How to encourage economic development in town? The Wilton Economic Development Commission has turned to crowdsourcing. In other words, members of the community — residents, businesspeople, employees — are invited to share their ideas.
Send them to, and the three best will be presented at a community forum on Thursday, Oct. 15, 7:30 p.m., in the Brubeck Room at Wilton Library, sponsored by the commission.
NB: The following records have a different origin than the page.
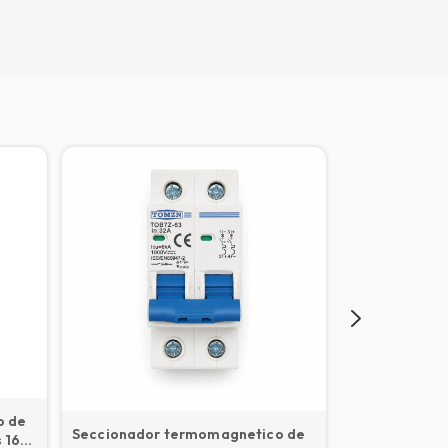
o de
Seccionador termomagnetico de
s 16A
Seccionador 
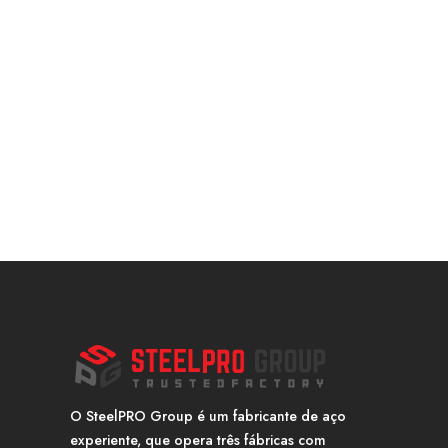
O SteelPRO Group é um fabricante de aço
experiente, que opera três fábricas com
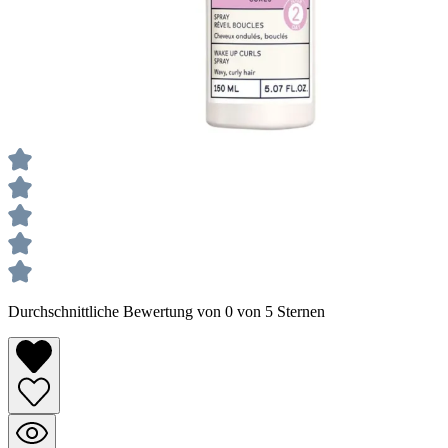
Durchschnittliche Bewertung von 0 von 5 Sternen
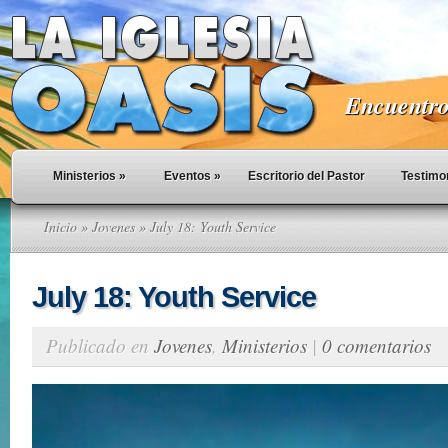
Encuentro 
Ministerios
»
Eventos
»
Escritorio del Pastor
Testimo
Inicio
»
Jovenes
» July 18: Youth Service
July 18: Youth Service
Publicado en
Jovenes
,
Ministerios
|
0 comentarios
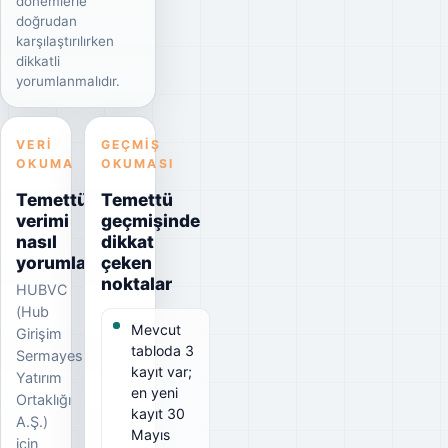
dönemlerle
doğrudan
karşılaştırılırken
dikkatli
yorumlanmalıdır.
VERI
GEÇMIŞ
OKUMA
OKUMASI
Temettü
Temettü
verimi
geçmişinde
nasıl
dikkat
yorumlanmalı?
çeken
noktalar
HUBVC
(Hub
Mevcut
Girişim
tabloda 3
Sermayesi
kayıt var;
Yatırım
en yeni
Ortaklığı
kayıt 30
A.Ş.)
Mayıs
için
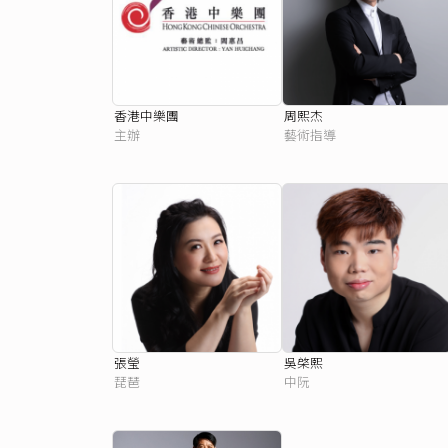
香港中樂團
周熙杰
主辦
藝術指導
張瑩
吳棨熙
琵琶
中阮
All are invited to attend,.
The three “best, most interesting or unique” ideas will be selected by a panel of commissioners and other town officials for presentation and discussion at the forum.
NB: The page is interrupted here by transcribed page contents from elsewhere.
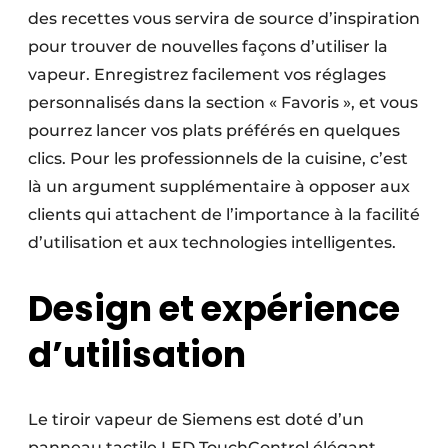
des recettes vous servira de source d’inspiration
pour trouver de nouvelles façons d’utiliser la
vapeur. Enregistrez facilement vos réglages
personnalisés dans la section « Favoris », et vous
pourrez lancer vos plats préférés en quelques
clics. Pour les professionnels de la cuisine, c’est
là un argument supplémentaire à opposer aux
clients qui attachent de l’importance à la facilité
d’utilisation et aux technologies intelligentes.
Design et expérience
d’utilisation
Le tiroir vapeur de Siemens est doté d’un
panneau tactile LED TouchControl élégant,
Submissions are due by Oct. 9. The authors of the three selected ideas will be contacted in advance so they may prepare their presentations.
“We want to gather your ideas,” said Commissioner David Clune. “Maybe this is the way to get the momentum to have a few of them considered on a formal basis by the town.”
A submission should consist of a brief description of the idea not greater than 500 words, along with any supplementary PowerPoint presentations, pictures and/or videos.
For individuals whose ideas are selected, presentations should be five to seven minutes long.
“We’re hoping that we get a lot of ideas from people who live in town, work in town, have a business in town or are considering moving or relocating here, and we hope this sparks a conversation about what the town can do to further economic development moving forward,” Clune said.
After the forum, there will be coffee and dessert and those in attendance will have the opportunity to meet one another and talk with commissioners.
About the commission
The commission was formed in 2012, charged with furthering the development side of the town plan of conservation and development. One of its first efforts was to create and publish an economic development website, which is now live at
Having done that, Clune said, the commission is now looking to reach out to the community.
“This is the first time we’ve ever done this,” said Clune. “We’re still a new commission, but we think this will be a good way to engage people, get some ideas, and figure out what the general sense in the town is. This is the first step in a bigger process.”
He added that the commission will be watching for themes that could potentially come through in the idea submissions, and he pointed out that even though most of the submissions won’t be selected for presentation, if a large number express the same line of thought, the commission will allow that line of thought to inform its strategic plan for the future of economic development in Wilton.